> [GIVEN DATA]:
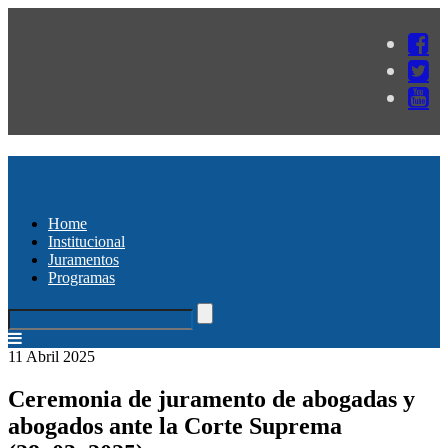
Home
Institucional
Juramentos
Programas
11 Abril 2025
Ceremonia de juramento de abogadas y
abogados ante la Corte Suprema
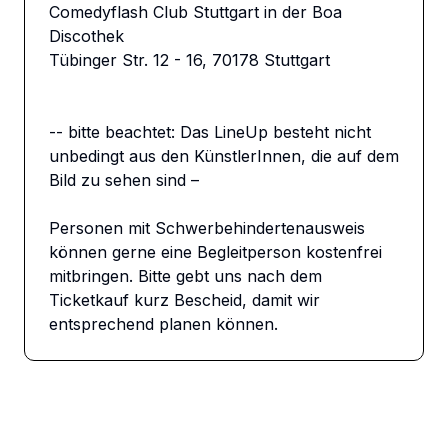
Comedyflash Club Stuttgart in der Boa 
Discothek

Tübinger Str. 12 - 16, 70178 Stuttgart

-- bitte beachtet: Das LineUp besteht nicht 
unbedingt aus den KünstlerInnen, die auf dem 
Bild zu sehen sind –

Personen mit Schwerbehindertenausweis 
können gerne eine Begleitperson kostenfrei 
mitbringen. Bitte gebt uns nach dem 
Ticketkauf kurz Bescheid, damit wir 
entsprechend planen können.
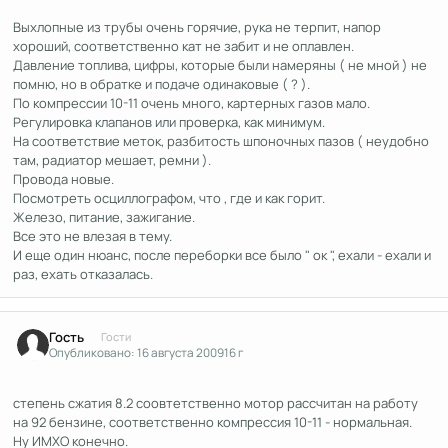
Выхлопные из трубы очень горячие, рука не терпит, напор
хороший, соответственно кат не забит и не оплавлен.
Давление топлива, цифры, которые были намеряны ( не мной ) не
помню, но в обратке и подаче одинаковые ( ? ).
По компрессии 10-11 очень много, картерных газов мало.
Регулировка клапанов или проверка, как минимум.
На соответствие меток, разбитость шпоночных пазов ( неудобно
там, радиатор мешает, ремни ).
Провода новые.
Посмотреть осциллографом, что , где и как горит.
Железо, питание, зажигание.
Все это не влезая в тему.
И еще один нюанс, после переборки все было " ок ", ехали - ехали и
раз, ехать отказалась.
Гость
Гости
Опубликовано:
16 августа 2009
16 г
степень сжатия 8.2 соовтетственно мотор рассчитан на работу
на 92 бензине, соответственно компрессия 10-11 - нормальная.
Ну ИМХО конечно.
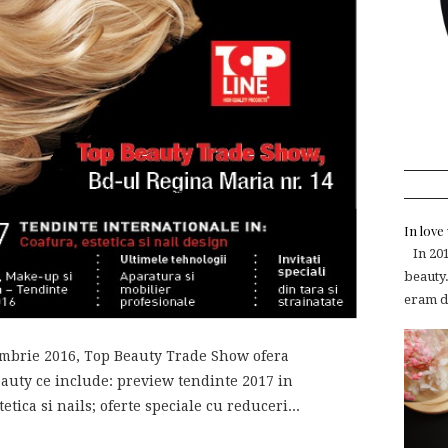
In lov
In 2015
beauty.
eram de
ombrie 2016, Top Beauty Trade Show ofera
eauty ce include: preview tendinte 2017 in
tica si nails; oferte speciale cu reduceri...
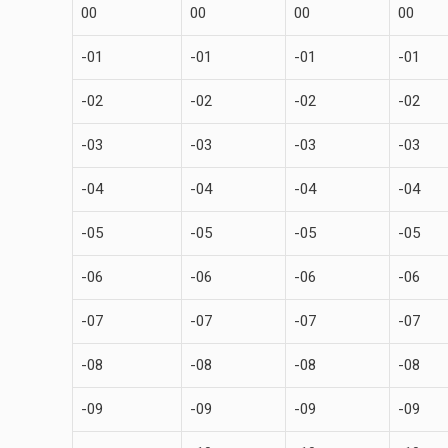
00
00
00
00
-01
-01
-01
-01
-02
-02
-02
-02
-03
-03
-03
-03
-04
-04
-04
-04
-05
-05
-05
-05
-06
-06
-06
-06
-07
-07
-07
-07
-08
-08
-08
-08
-09
-09
-09
-09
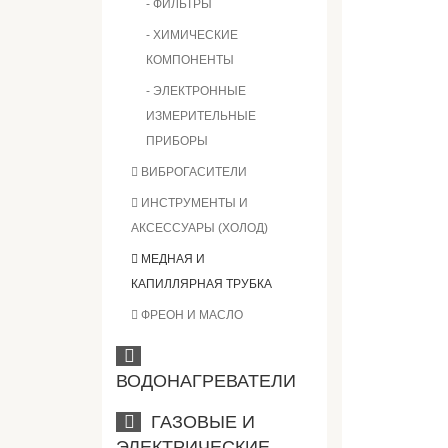
- ФИЛЬТРЫ
- ХИМИЧЕСКИЕ
КОМПОНЕНТЫ
- ЭЛЕКТРОННЫЕ
ИЗМЕРИТЕЛЬНЫЕ
ПРИБОРЫ
ВИБРОГАСИТЕЛИ
ИНСТРУМЕНТЫ И
АКСЕССУАРЫ (ХОЛОД)
МЕДНАЯ И
КАПИЛЛЯРНАЯ ТРУБКА
ФРЕОН И МАСЛО
ВОДОНАГРЕВАТЕЛИ
ГАЗОВЫЕ И
ЭЛЕКТРИЧЕСКИЕ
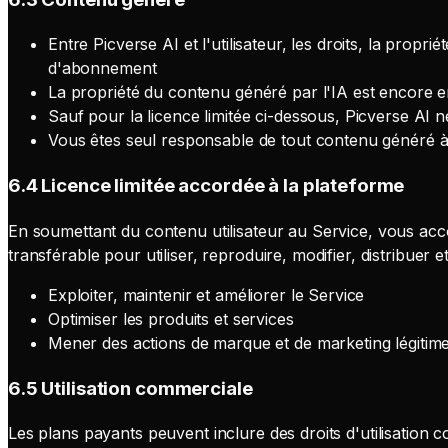
Entre Picverse AI et l'utilisateur, les droits, la propri
d'abonnement
La propriété du contenu généré par l'IA est encore en
Sauf pour la licence limitée ci-dessous, Picverse AI n
Vous êtes seul responsable de tout contenu généré à 
6.4 Licence limitée accordée à la plateforme
En soumettant du contenu utilisateur au Service, vous acco
transférable pour utiliser, reproduire, modifier, distribuer 
Exploiter, maintenir et améliorer le Service
Optimiser les produits et services
Mener des actions de marque et de marketing légitimes 
6.5 Utilisation commerciale
Les plans payants peuvent inclure des droits d'utilisation 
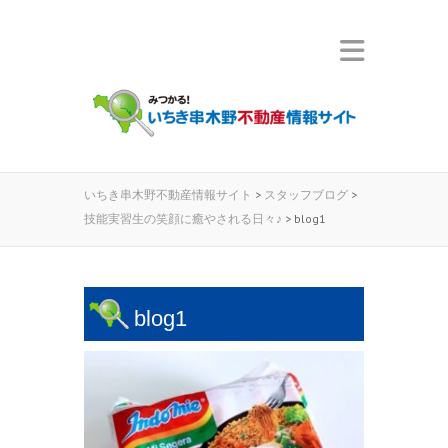
いちき串木野不動産情報サイト
>
スタッフブログ
>
技能実習生の笑顔に癒やされる日々♪
>
blog1
blog1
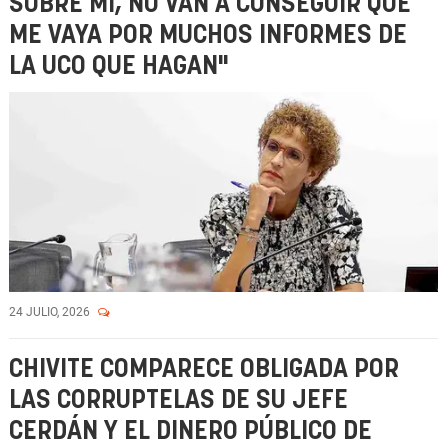
SOBRE MÍ, NO VAN A CONSEGUIR QUE
ME VAYA POR MUCHOS INFORMES DE
LA UCO QUE HAGAN"
24 JULIO, 2026
CHIVITE COMPARECE OBLIGADA POR
LAS CORRUPTELAS DE SU JEFE
CERDÁN Y EL DINERO PÚBLICO DE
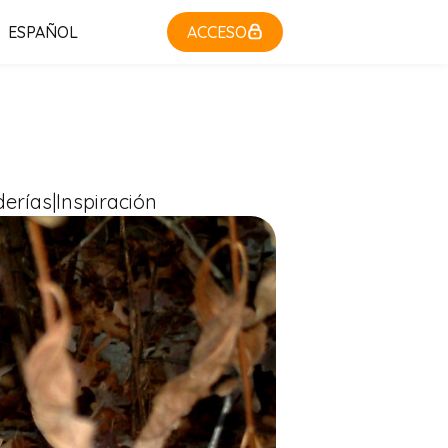
ESPAÑOL
ACCESO
derías|Inspiración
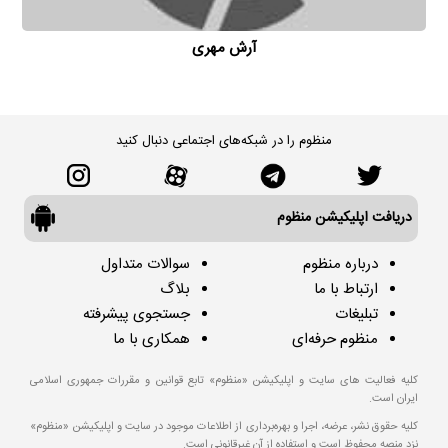
آرش مهری
منظوم را در شبکه‌های اجتماعی دنبال کنید
دریافت اپلیکیشن منظوم
درباره منظوم
سوالات متداول
ارتباط با ما
بلاگ
تبلیغات
جستجوی پیشرفته
منظوم حرفه‌ای
همکاری با ما
کلیه فعالیت های سایت و اپلیکیشن «منظوم» تابع قوانین و مقررات جمهوری اسلامی
ایران است.
کلیه حقوق نشر، عرضه، اجرا و بهره‌برداری از اطلاعات موجود در سایت و اپلیکیشن «منظوم»
نزد منصه محفوظ است و استفاده از آن غیرقانونی است.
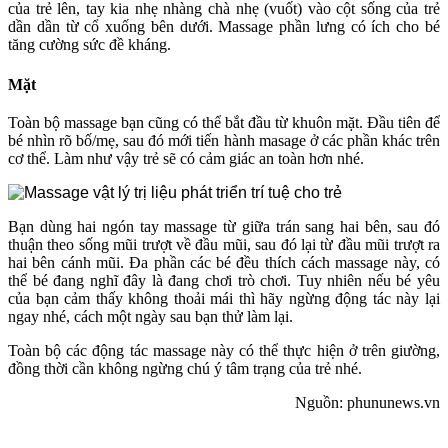
của trẻ lên, tay kia nhẹ nhàng chà nhẹ (vuốt) vào cột sống của trẻ
dần dần từ cổ xuống bên dưới. Massage phần lưng có ích cho bé
tăng cường sức đề kháng.
Mặt
Toàn bộ massage bạn cũng có thể bắt đầu từ khuôn mặt. Đầu tiên để
bé nhìn rõ bố/mẹ, sau đó mới tiến hành masage ở các phần khác trên
cơ thể. Làm như vậy trẻ sẽ có cảm giác an toàn hơn nhé.
Bạn dùng hai ngón tay massage từ giữa trán sang hai bên, sau đó
thuận theo sống mũi trượt về đầu mũi, sau đó lại từ đầu mũi trượt ra
hai bên cánh mũi. Đa phần các bé đều thích cách massage này, có
thể bé đang nghĩ đây là đang chơi trò chơi. Tuy nhiên nếu bé yêu
của bạn cảm thấy không thoải mái thì hãy ngừng động tác này lại
ngay nhé, cách một ngày sau bạn thử làm lại.
Toàn bộ các động tác massage này có thể thực hiện ở trên giường,
đồng thời cần không ngừng chú ý tâm trạng của trẻ nhé.
Nguồn: phununews.vn
Bệnh viện thẩm mỹ Gangwhoo
Bệnh viện thẩm mỹ Gangwhoo
Bệnh viện thẩm mỹ Gangwhoo
Bệnh viện thẩm mỹ Gangwhoo
Bác sĩ Phùng Mạnh Cường
Bác sĩ Phùng Mạnh Cường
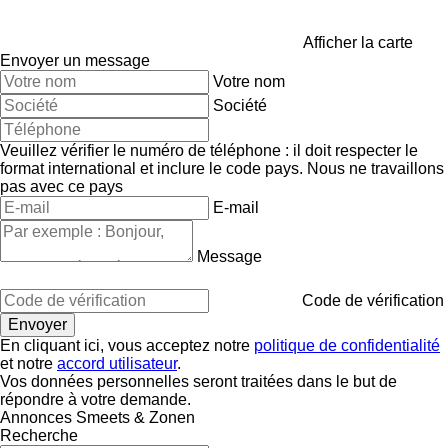
Afficher la carte
Envoyer un message
Votre nom
Société
Veuillez vérifier le numéro de téléphone : il doit respecter le
format international et inclure le code pays.
Nous ne travaillons
pas avec ce pays
E-mail
Message
Code de vérification
En cliquant ici, vous acceptez notre
politique de confidentialité
et notre
accord utilisateur
.
Vos données personnelles seront traitées dans le but de
répondre à votre demande.
Annonces Smeets & Zonen
Recherche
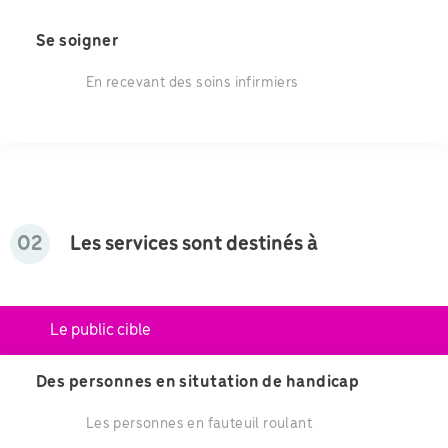
Se soigner
En recevant des soins infirmiers
02
Les services sont destinés à
Le public cible
Des personnes en situtation de handicap
Les personnes en fauteuil roulant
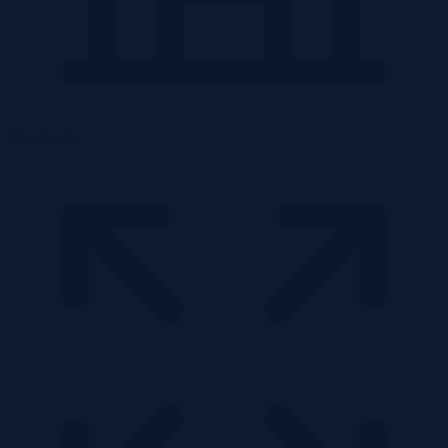
Mieszkanie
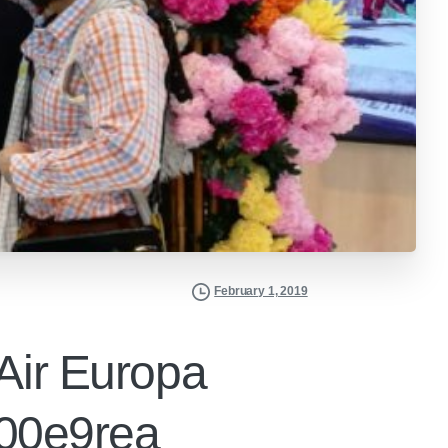
February 1, 2019
 Air Europa
u00e9rea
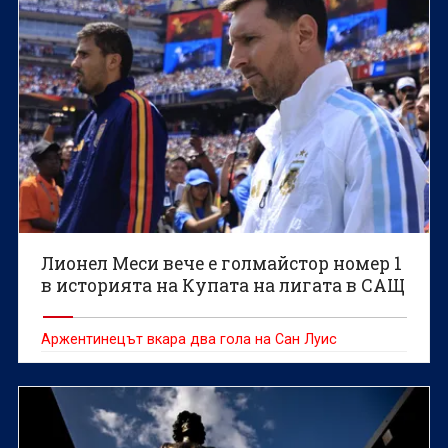
Лионел Меси вече е голмайстор номер 1
в историята на Купата на лигата в САЩ
Аржентинецът вкара два гола на Сан Луис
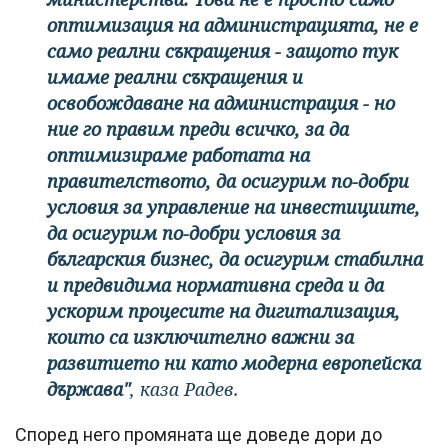
оптимизация на администрацията, не е
само реални съкращения - защото тук
имаме реални съкращения и
освобождаване на администрация - но
ние го правим преди всичко, за да
оптимизираме работата на
правителството, да осигурим по-добри
условия за управление на инвестициите,
да осигурим по-добри условия за
българския бизнес, да осигурим стабилна
и предвидима нормативна среда и да
ускорим процесите на дигитализация,
които са изключително важни за
развитието ни като модерна европейска
държава"
, каза Радев.
Според него промяната ще доведе дори до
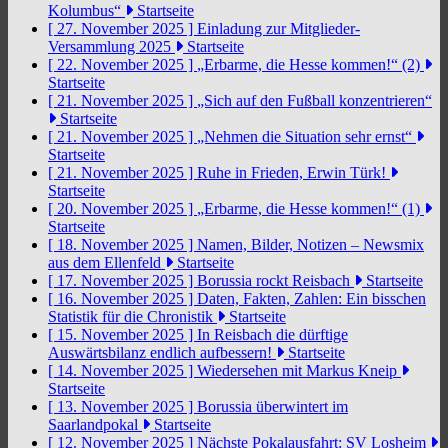
Kolumbus“
Startseite
[ 27. November 2025 ]
Einladung zur Mitglieder-
Versammlung 2025
Startseite
[ 22. November 2025 ]
„Erbarme, die Hesse kommen!“ (2)
Startseite
[ 21. November 2025 ]
„Sich auf den Fußball konzentrieren“
Startseite
[ 21. November 2025 ]
„Nehmen die Situation sehr ernst“
Startseite
[ 21. November 2025 ]
Ruhe in Frieden, Erwin Türk!
Startseite
[ 20. November 2025 ]
„Erbarme, die Hesse kommen!“ (1)
Startseite
[ 18. November 2025 ]
Namen, Bilder, Notizen – Newsmix
aus dem Ellenfeld
Startseite
[ 17. November 2025 ]
Borussia rockt Reisbach
Startseite
[ 16. November 2025 ]
Daten, Fakten, Zahlen: Ein bisschen
Statistik für die Chronistik
Startseite
[ 15. November 2025 ]
In Reisbach die dürftige
Auswärtsbilanz endlich aufbessern!
Startseite
[ 14. November 2025 ]
Wiedersehen mit Markus Kneip
Startseite
[ 13. November 2025 ]
Borussia überwintert im
Saarlandpokal
Startseite
[ 12. November 2025 ]
Nächste Pokalausfahrt: SV Losheim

> [TASK TO COMPLETE]: Retype, word for word, the lines in the data above, starting at the line that contains "Personen mit Schwerbehindertenausweis" and stopping after the line that contains "entsprechend planen können.".

> [TASK RESULT]:
Personen mit Schwerbehindertenausweis 
können gerne eine Begleitperson kostenfrei 
mitbringen. Bitte gebt uns nach dem 
Ticketkauf kurz Bescheid, damit wir 
entsprechend planen können.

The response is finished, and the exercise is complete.